§ **Supplied data**:

——————————

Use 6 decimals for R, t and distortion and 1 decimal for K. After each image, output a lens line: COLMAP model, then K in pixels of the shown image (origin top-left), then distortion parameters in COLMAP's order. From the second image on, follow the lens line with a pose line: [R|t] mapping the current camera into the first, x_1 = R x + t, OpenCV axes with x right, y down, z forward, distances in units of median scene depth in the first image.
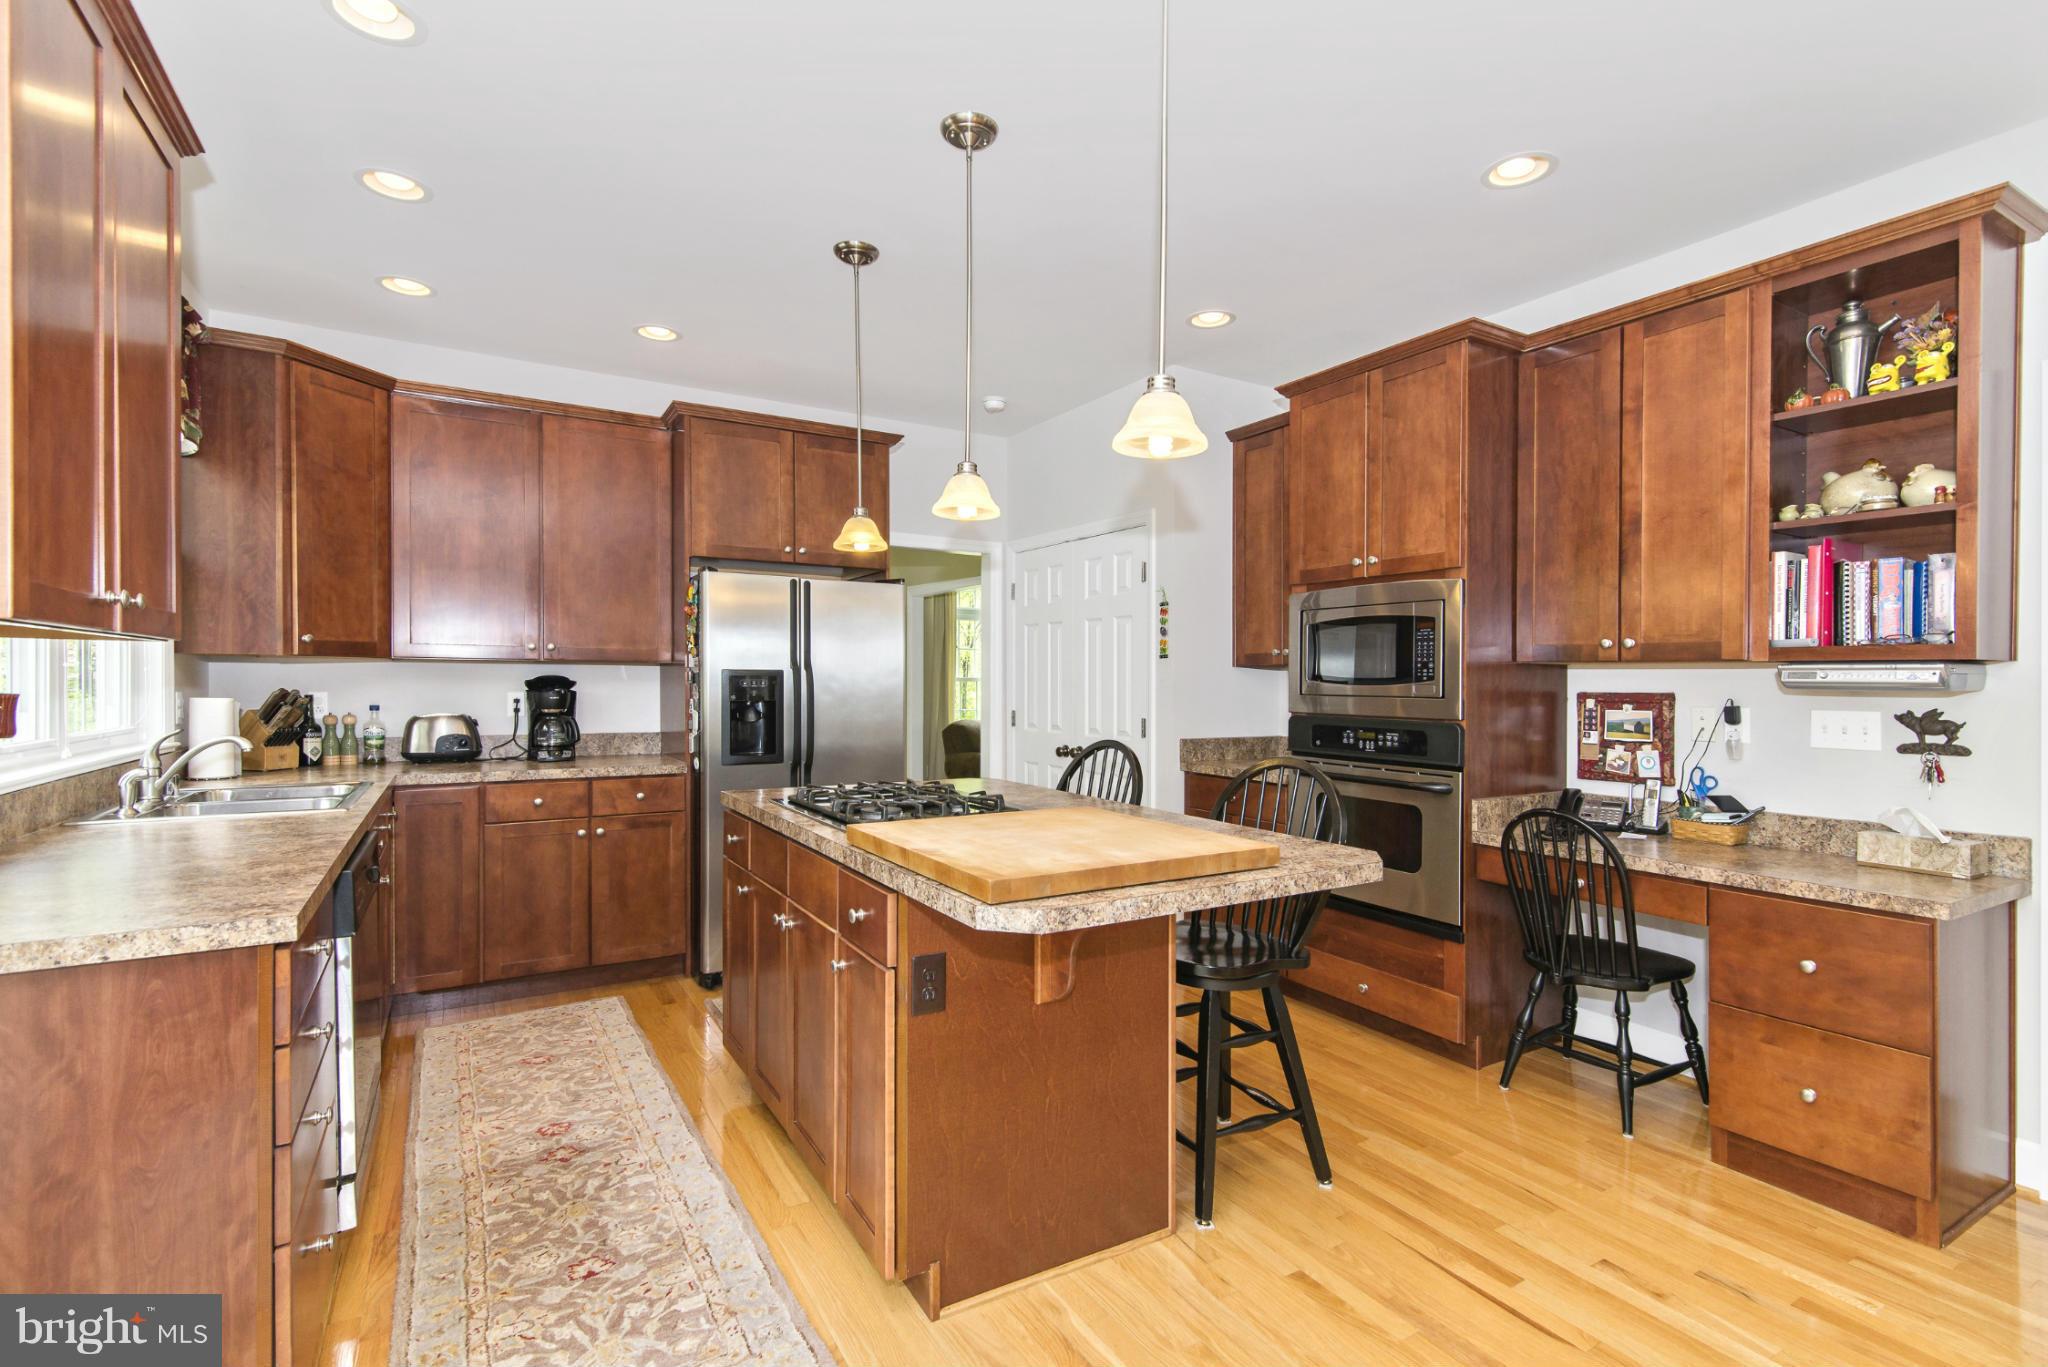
lens RADIAL K [[942.9, 0, 1017.3], [0, 942.9, 689.0], [0, 0, 1]] dist [0.003316, 0.000317]
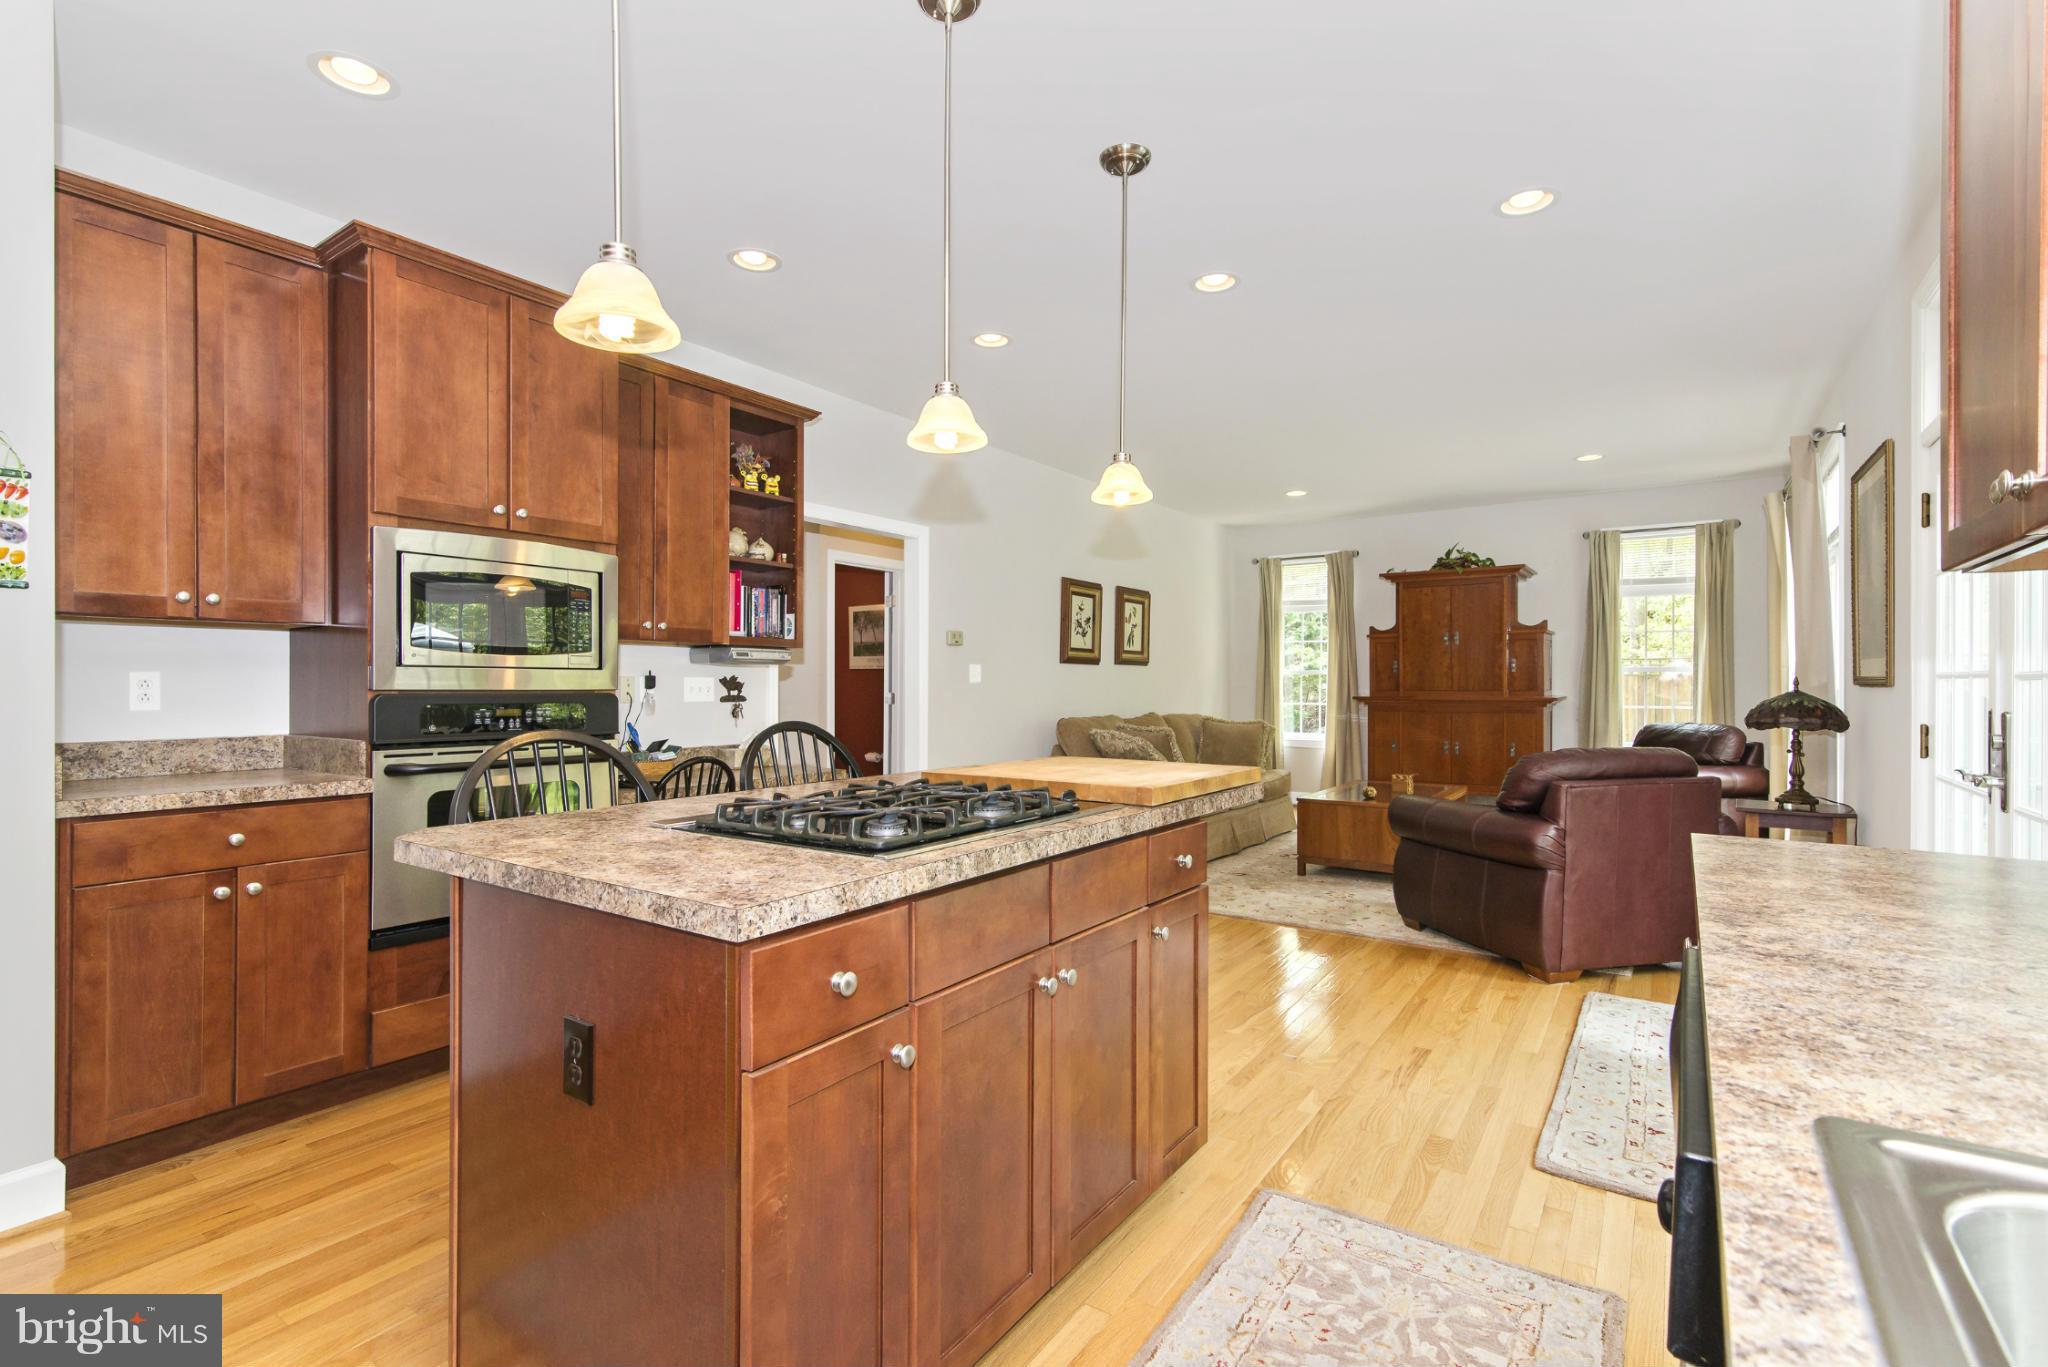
lens RADIAL K [[942.9, 0, 1017.3], [0, 942.9, 689.0], [0, 0, 1]] dist [0.003316, 0.000317]
pose [[-0.415540, -0.013405, 0.909476, -0.810056], [0.003952, 0.999855, 0.016543, 0.019602], [-0.909567, 0.010469, -0.415426, 1.233964]]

——————————

§ **About this exercise**:
Repeat the data exactly as given. Keep every picture out of the copy.

§ **Answer to this task**:
Use 6 decimals for R, t and distortion and 1 decimal for K. After each image, output a lens line: COLMAP model, then K in pixels of the shown image (origin top-left), then distortion parameters in COLMAP's order. From the second image on, follow the lens line with a pose line: [R|t] mapping the current camera into the first, x_1 = R x + t, OpenCV axes with x right, y down, z forward, distances in units of median scene depth in the first image.
lens RADIAL K [[942.9, 0, 1017.3], [0, 942.9, 689.0], [0, 0, 1]] dist [0.003316, 0.000317]
lens RADIAL K [[942.9, 0, 1017.3], [0, 942.9, 689.0], [0, 0, 1]] dist [0.003316, 0.000317]
pose [[-0.415540, -0.013405, 0.909476, -0.810056], [0.003952, 0.999855, 0.016543, 0.019602], [-0.909567, 0.010469, -0.415426, 1.233964]]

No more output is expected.